In terms of normal handling, we found the XL7's steering a little numb, and the cornering a little tippy. But hey, what do you want for 24 grand?


Inside, there's a good amount of headroom in the XL7. However, there's not a lot of shoulder or arm space. It's a narrow vehicle, adopted from it's Japanese counterpart, which was designed for Tokyo's narrow alleyways. If you're big, you'll want to take plenty of time during your test drive of the XL7, to make sure you're not going to have a problem with the shoulder and hip room. The driver's window is a quite nearby when you're at the wheel.

Seat fabrics, plastics, and controls are all functional. Nothing fancy, but good enough.

Visibility is good in the front and on the sides, but only mediocre from the high rear window, which makes backing into parking spaces challenging at times.


Like most inexpensive vehicles, the ergonomics in the XL7 were great. All the controls were simple to understand and well placed. And right where we expected them to be.

You won't find a navigation system, or complicated climate control switches. But all of the basic functions are covered. This is one of things we liked about the XL7. It's basic in a refreshing way. You won't mistake this for a Lexus, but, remember, you won't mistake your car payment for Lexus payment either!


The XL7's styling didn't particularly appeal to us.
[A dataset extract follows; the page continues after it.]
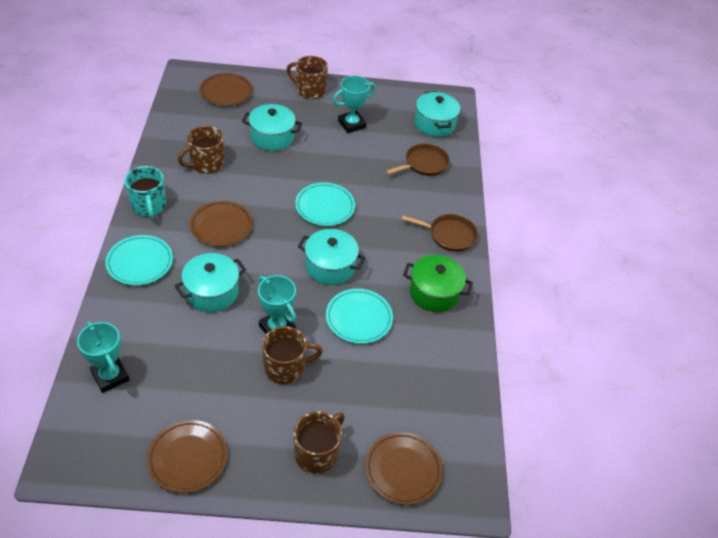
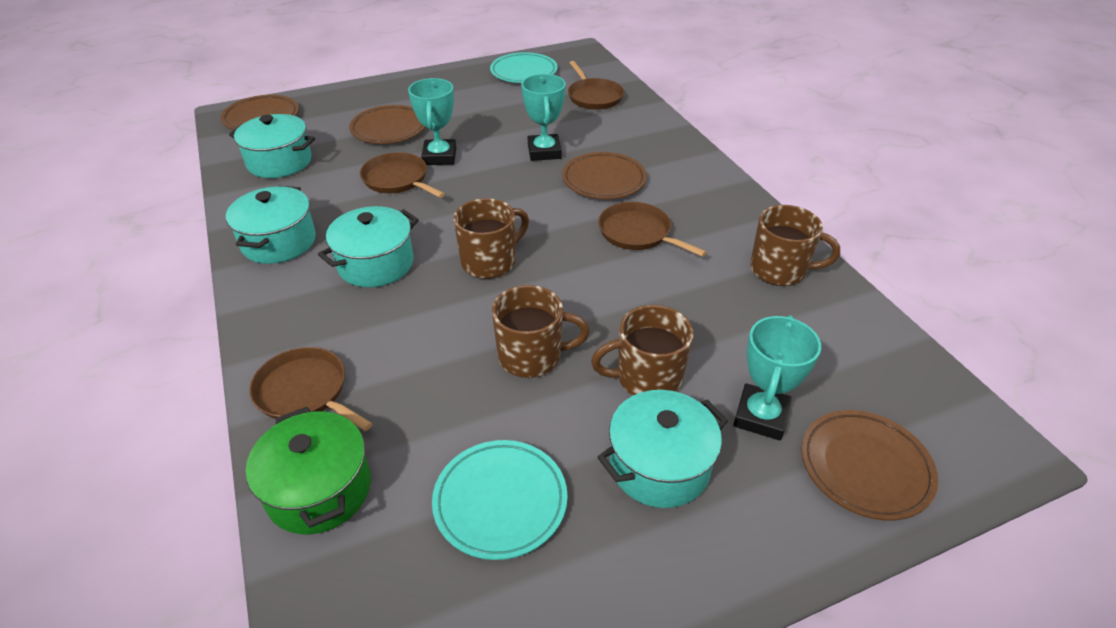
brown pan: [386,143,450,176] [401,214,478,252] = 2 -> [249,347,373,431] [360,152,445,198] [568,61,624,110] [598,202,706,257] = 4
turquoise mug: [124,166,166,219] = 1 -> none = 0
turquoise plate: [105,235,173,285] [295,182,355,226] [326,289,393,344] = 3 -> [432,440,568,560] [490,52,557,83] = 2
It's basically a long, narrow box on wheels. Don't get us wrong, it's not offensive. But it's rather non-descript, like and old-fashioned SUV-before they got swoopy and stylish.

The rear cargo door opens sideways, which is sometimes nice and convenient, and other times presents a problem, depending on where you are and what you're parked near. Need to load something big while you're parked in your driveway? Great. Need to load anything while parked bumper to bumper on a downtown street? Good luck.


We would expect the Suzuki to be around average in terms of reliability.

Even though the XL7 comes with a six-cylinder engine, it's surprisingly roomy in the engine compartment. That's good news, as it means that most servicing and repairs should be easy to affect.


Getting parts for the XL7 has the distinct possibility of being a real nightmare. Suzuki does not have a widespread dealer network. If you need simple, common stuff like brake pads or filters, you shouldn't have any problem. But when you need a part that only Sukuzi can provide, you may have to wait a few days while the nearest dealer (which could easily be a few hundred miles away, depending of where you live) ships it to your local shop.

At our shop, we recently had to wait 9 days for parts for a Suzuki. To us, that's unacceptable. And the customer? Well, after the first week, she was sobbing quietly, and pushing a shopping cart up the street. We'd only recommend this car if you have a Suzuki dealer within easy commuting distance.


The XL7 is essentially an old fashioned SUV with an old-fashioned price. With a base price of $19,500 for the two wheel drive version, it is cheap-and a good deal, if you're looking for an SUV that seats seven. It's an SUV with the emphasis on "utility."

At that low price, the XL7 may be worth the inconvenience of waiting for parts. Maybe. But, there's that old fashioned, bumpy SUV ride. There's the tippiness in turns, and an old fashioned 4WD drive system that you can't just set and forget.

Unless you really need seven passenger capacity along with the 4WD, we'd suggest you look at something like the Honda CRV. You could have a much more reliable, safer and refined vehicle--not to mention one for which parts were readily available. But if you often need to ferry six passengers from your ski lodge to the slopes, or from the airport over sand to your beach cabin, and are willing to drive carefully, the XL7 comes at a hard to beat price.